Exercise details — Transcribe all of the data exactly. Images stay out.

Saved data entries
┏━━

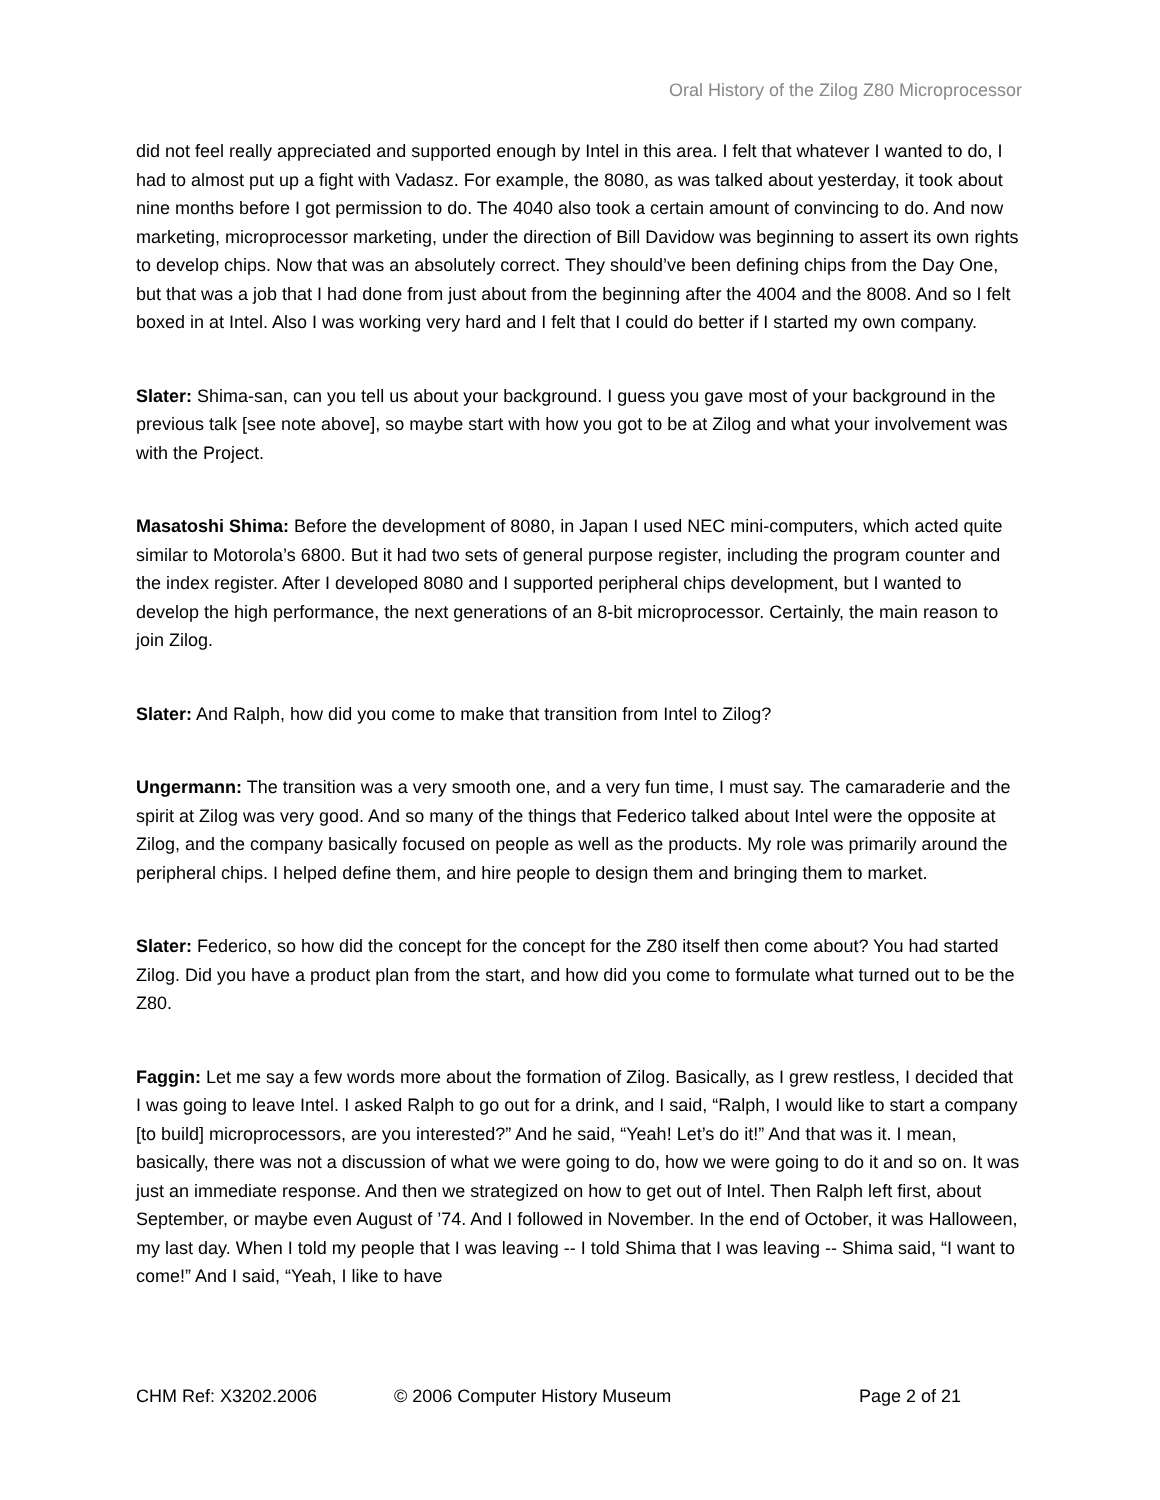Oral History of the Zilog Z80 Microprocessor
did not feel really appreciated and supported enough by Intel in this area. I felt that whatever I wanted to do, I had to almost put up a fight with Vadasz. For example, the 8080, as was talked about yesterday, it took about nine months before I got permission to do. The 4040 also took a certain amount of convincing to do. And now marketing, microprocessor marketing, under the direction of Bill Davidow was beginning to assert its own rights to develop chips. Now that was an absolutely correct. They should’ve been defining chips from the Day One, but that was a job that I had done from just about from the beginning after the 4004 and the 8008. And so I felt boxed in at Intel. Also I was working very hard and I felt that I could do better if I started my own company.
Slater: Shima-san, can you tell us about your background. I guess you gave most of your background in the previous talk [see note above], so maybe start with how you got to be at Zilog and what your involvement was with the Project.
Masatoshi Shima: Before the development of 8080, in Japan I used NEC mini-computers, which acted quite similar to Motorola’s 6800. But it had two sets of general purpose register, including the program counter and the index register. After I developed 8080 and I supported peripheral chips development, but I wanted to develop the high performance, the next generations of an 8-bit microprocessor. Certainly, the main reason to join Zilog.
Slater: And Ralph, how did you come to make that transition from Intel to Zilog?
Ungermann: The transition was a very smooth one, and a very fun time, I must say. The camaraderie and the spirit at Zilog was very good. And so many of the things that Federico talked about Intel were the opposite at Zilog, and the company basically focused on people as well as the products. My role was primarily around the peripheral chips. I helped define them, and hire people to design them and bringing them to market.
Slater: Federico, so how did the concept for the concept for the Z80 itself then come about? You had started Zilog. Did you have a product plan from the start, and how did you come to formulate what turned out to be the Z80.
Faggin: Let me say a few words more about the formation of Zilog. Basically, as I grew restless, I decided that I was going to leave Intel. I asked Ralph to go out for a drink, and I said, “Ralph, I would like to start a company [to build] microprocessors, are you interested?” And he said, “Yeah! Let’s do it!” And that was it. I mean, basically, there was not a discussion of what we were going to do, how we were going to do it and so on. It was just an immediate response. And then we strategized on how to get out of Intel. Then Ralph left first, about September, or maybe even August of ’74. And I followed in November. In the end of October, it was Halloween, my last day. When I told my people that I was leaving -- I told Shima that I was leaving -- Shima said, “I want to come!” And I said, “Yeah, I like to have
CHM Ref: X3202.2006 © 2006 Computer History Museum Page 2 of 21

┗━━

Solution below —
Oral History of the Zilog Z80 Microprocessor
did not feel really appreciated and supported enough by Intel in this area. I felt that whatever I wanted to do, I had to almost put up a fight with Vadasz. For example, the 8080, as was talked about yesterday, it took about nine months before I got permission to do. The 4040 also took a certain amount of convincing to do. And now marketing, microprocessor marketing, under the direction of Bill Davidow was beginning to assert its own rights to develop chips. Now that was an absolutely correct. They should’ve been defining chips from the Day One, but that was a job that I had done from just about from the beginning after the 4004 and the 8008. And so I felt boxed in at Intel. Also I was working very hard and I felt that I could do better if I started my own company.
Slater: Shima-san, can you tell us about your background. I guess you gave most of your background in the previous talk [see note above], so maybe start with how you got to be at Zilog and what your involvement was with the Project.
Masatoshi Shima: Before the development of 8080, in Japan I used NEC mini-computers, which acted quite similar to Motorola’s 6800. But it had two sets of general purpose register, including the program counter and the index register. After I developed 8080 and I supported peripheral chips development, but I wanted to develop the high performance, the next generations of an 8-bit microprocessor. Certainly, the main reason to join Zilog.
Slater: And Ralph, how did you come to make that transition from Intel to Zilog?
Ungermann: The transition was a very smooth one, and a very fun time, I must say. The camaraderie and the spirit at Zilog was very good. And so many of the things that Federico talked about Intel were the opposite at Zilog, and the company basically focused on people as well as the products. My role was primarily around the peripheral chips. I helped define them, and hire people to design them and bringing them to market.
Slater: Federico, so how did the concept for the concept for the Z80 itself then come about? You had started Zilog. Did you have a product plan from the start, and how did you come to formulate what turned out to be the Z80.
Faggin: Let me say a few words more about the formation of Zilog. Basically, as I grew restless, I decided that I was going to leave Intel. I asked Ralph to go out for a drink, and I said, “Ralph, I would like to start a company [to build] microprocessors, are you interested?” And he said, “Yeah! Let’s do it!” And that was it. I mean, basically, there was not a discussion of what we were going to do, how we were going to do it and so on. It was just an immediate response. And then we strategized on how to get out of Intel. Then Ralph left first, about September, or maybe even August of ’74. And I followed in November. In the end of October, it was Halloween, my last day. When I told my people that I was leaving -- I told Shima that I was leaving -- Shima said, “I want to come!” And I said, “Yeah, I like to have
CHM Ref: X3202.2006 © 2006 Computer History Museum Page 2 of 21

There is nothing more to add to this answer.